**** Material provided ****

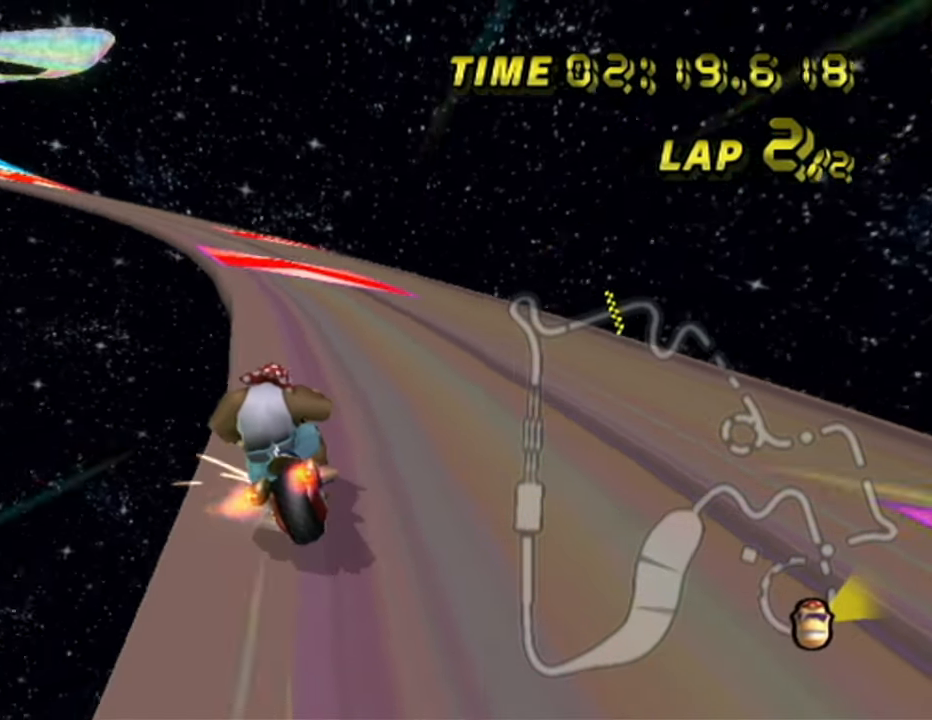
{"buttons": ["A", "R1"], "left_stick": "center", "events": [[350, "left_stick", "left"], [433, "left_stick", "center"]]}
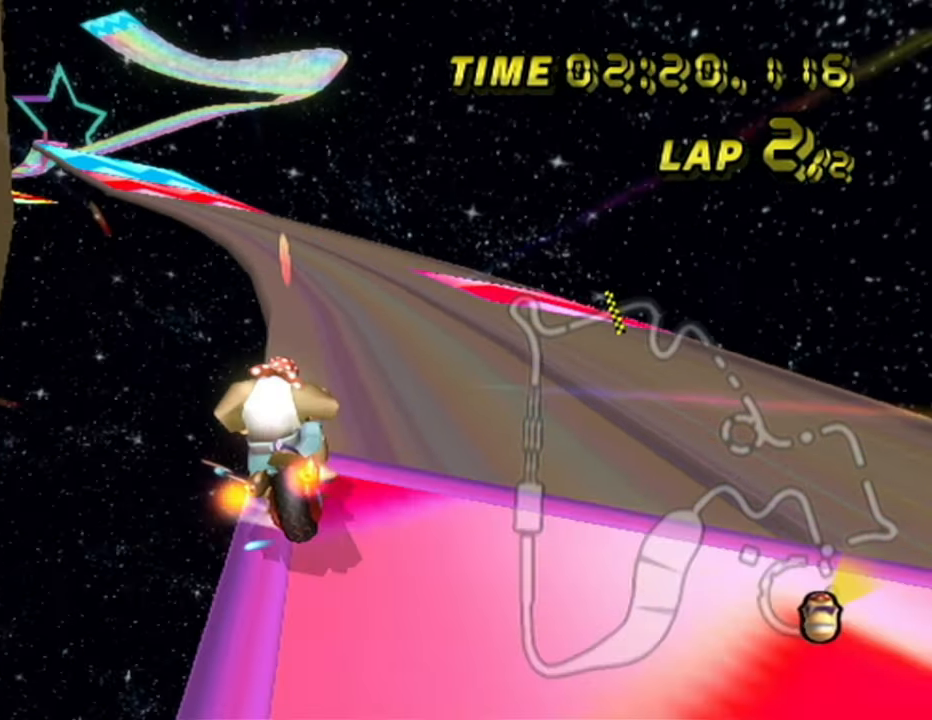
{"buttons": ["A", "R1"], "left_stick": "left", "events": [[483, "left_stick", "left"]]}
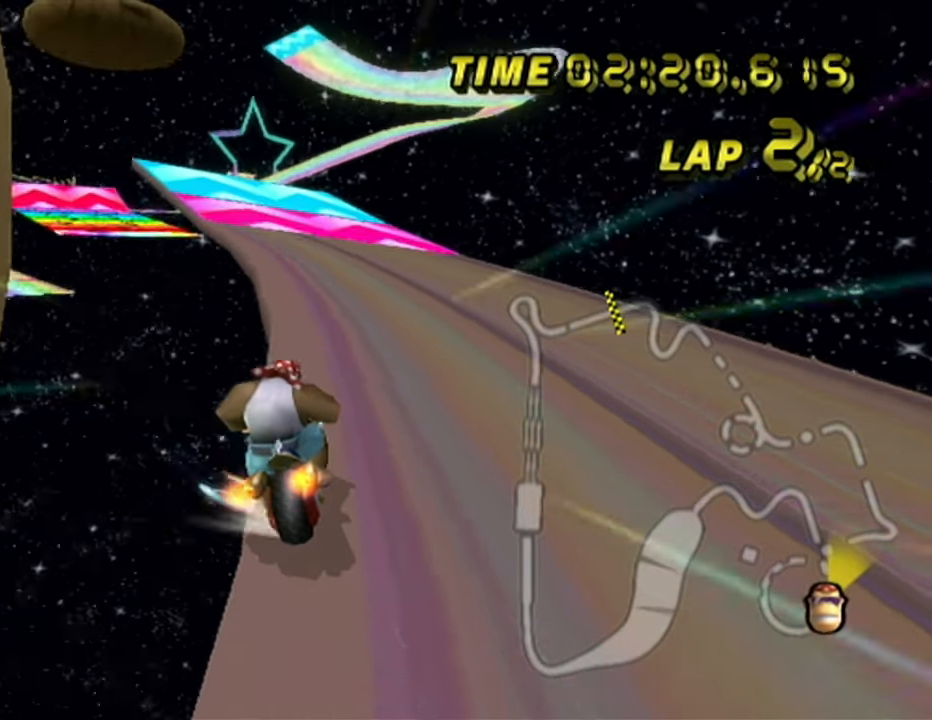
{"buttons": ["A"], "left_stick": "left", "events": [[67, "left_stick", "up-left"], [267, "left_stick", "center"], [317, "R1", "up"], [317, "left_stick", "left"]]}
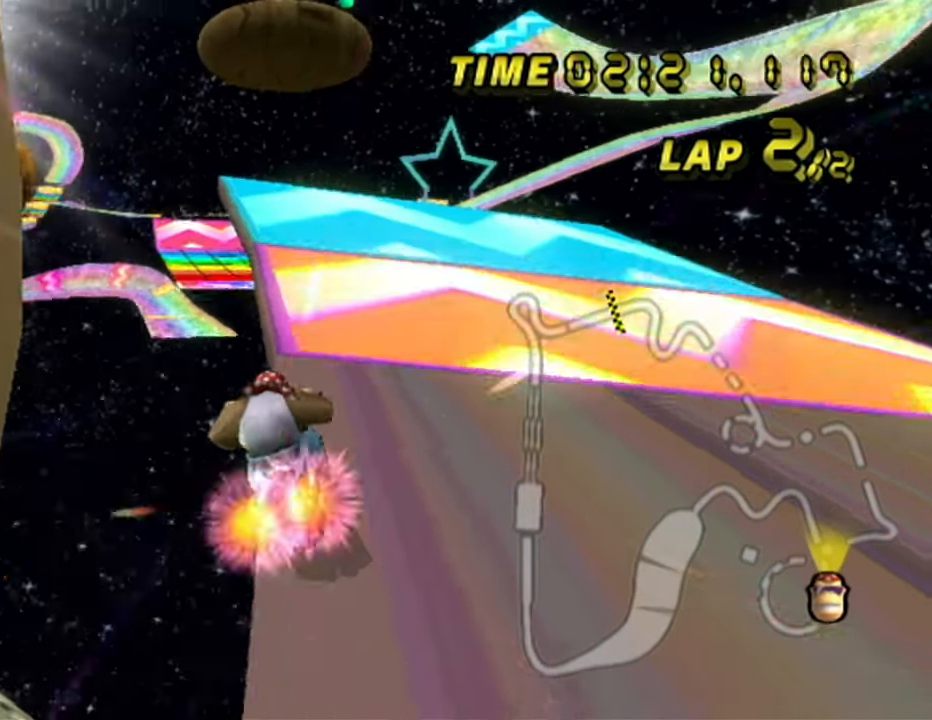
{"buttons": ["A"], "left_stick": "up", "events": [[500, "left_stick", "up"]]}
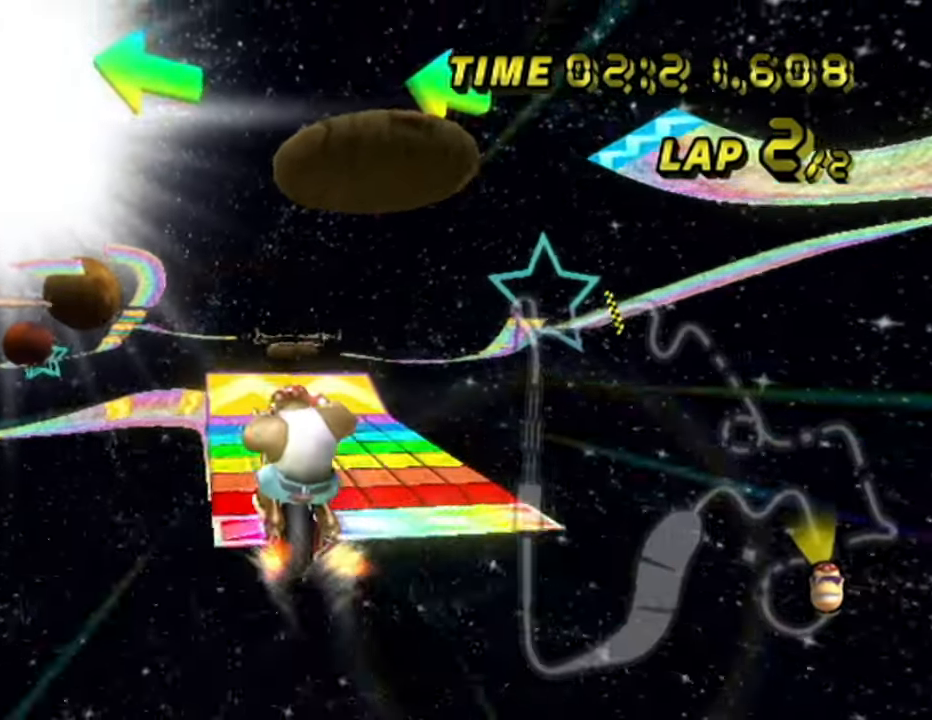
{"buttons": ["A"], "left_stick": "down", "events": [[350, "left_stick", "down"]]}
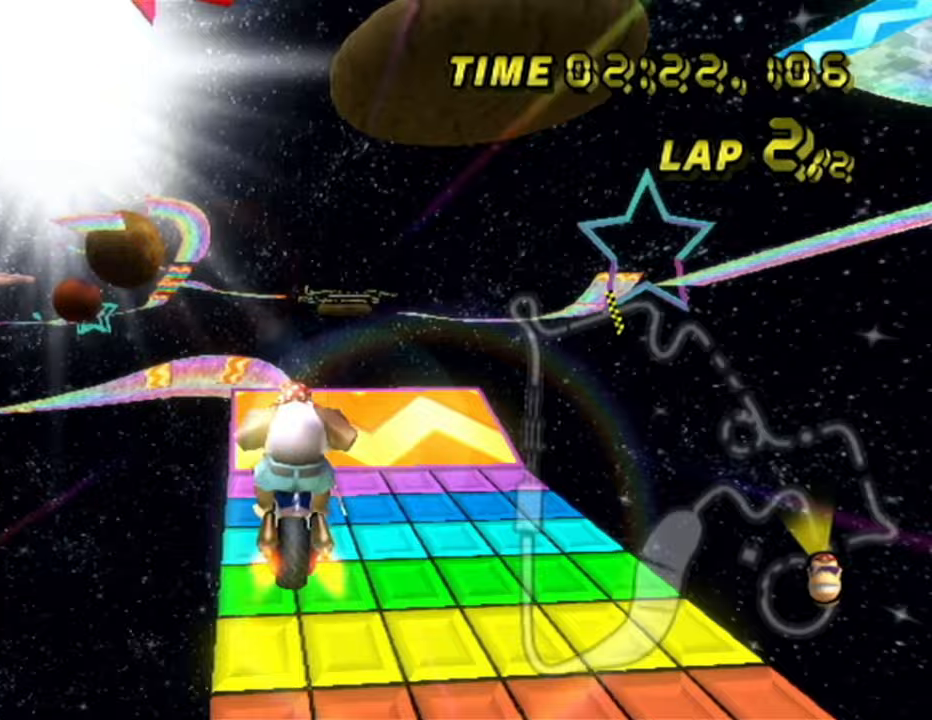
{"buttons": ["A"], "left_stick": "down", "events": []}
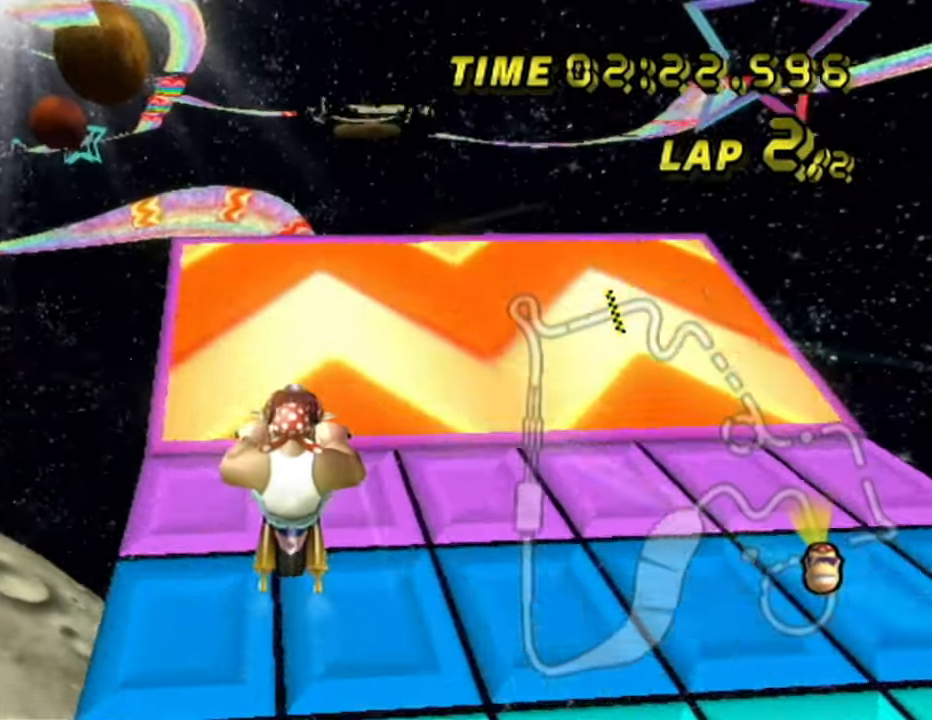
{"buttons": ["A"], "left_stick": "up", "events": [[200, "left_stick", "center"], [350, "left_stick", "up"]]}
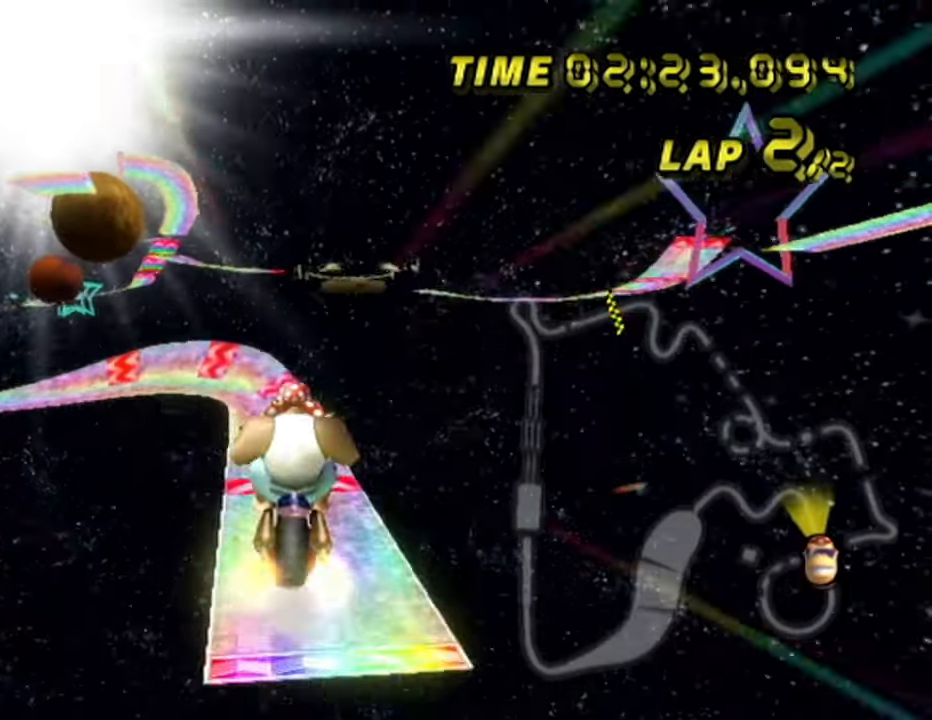
{"buttons": ["A"], "left_stick": "up", "events": []}
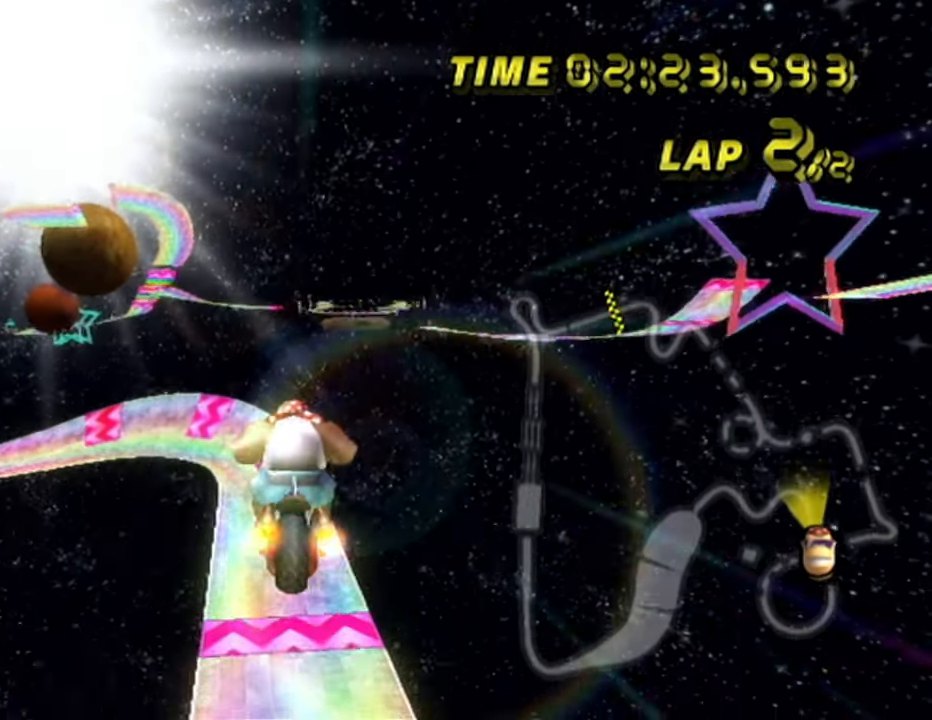
{"buttons": ["A"], "left_stick": "up", "events": []}
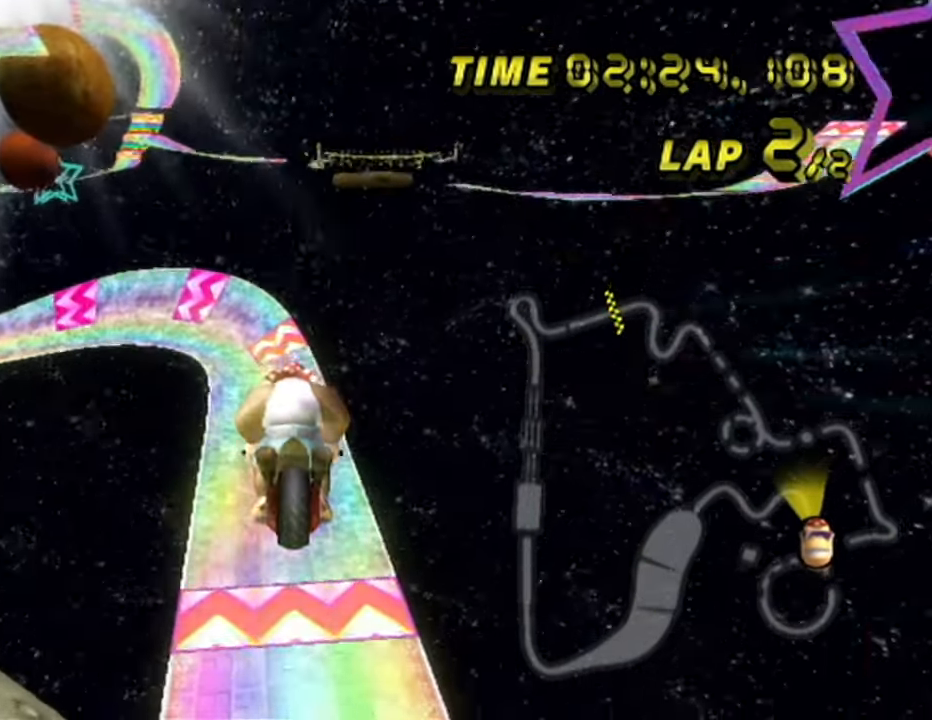
{"buttons": ["A"], "left_stick": "down", "events": [[67, "left_stick", "down"]]}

****

Transcribe the entries word for word, without their pictures.

◆ **Written response**
{"buttons": ["A", "R1"], "left_stick": "center", "events": [[350, "left_stick", "left"], [433, "left_stick", "center"]]}
{"buttons": ["A", "R1"], "left_stick": "left", "events": [[483, "left_stick", "left"]]}
{"buttons": ["A"], "left_stick": "left", "events": [[67, "left_stick", "up-left"], [267, "left_stick", "center"], [317, "R1", "up"], [317, "left_stick", "left"]]}
{"buttons": ["A"], "left_stick": "up", "events": [[500, "left_stick", "up"]]}
{"buttons": ["A"], "left_stick": "down", "events": [[350, "left_stick", "down"]]}
{"buttons": ["A"], "left_stick": "down", "events": []}
{"buttons": ["A"], "left_stick": "up", "events": [[200, "left_stick", "center"], [350, "left_stick", "up"]]}
{"buttons": ["A"], "left_stick": "up", "events": []}
{"buttons": ["A"], "left_stick": "up", "events": []}
{"buttons": ["A"], "left_stick": "down", "events": [[67, "left_stick", "down"]]}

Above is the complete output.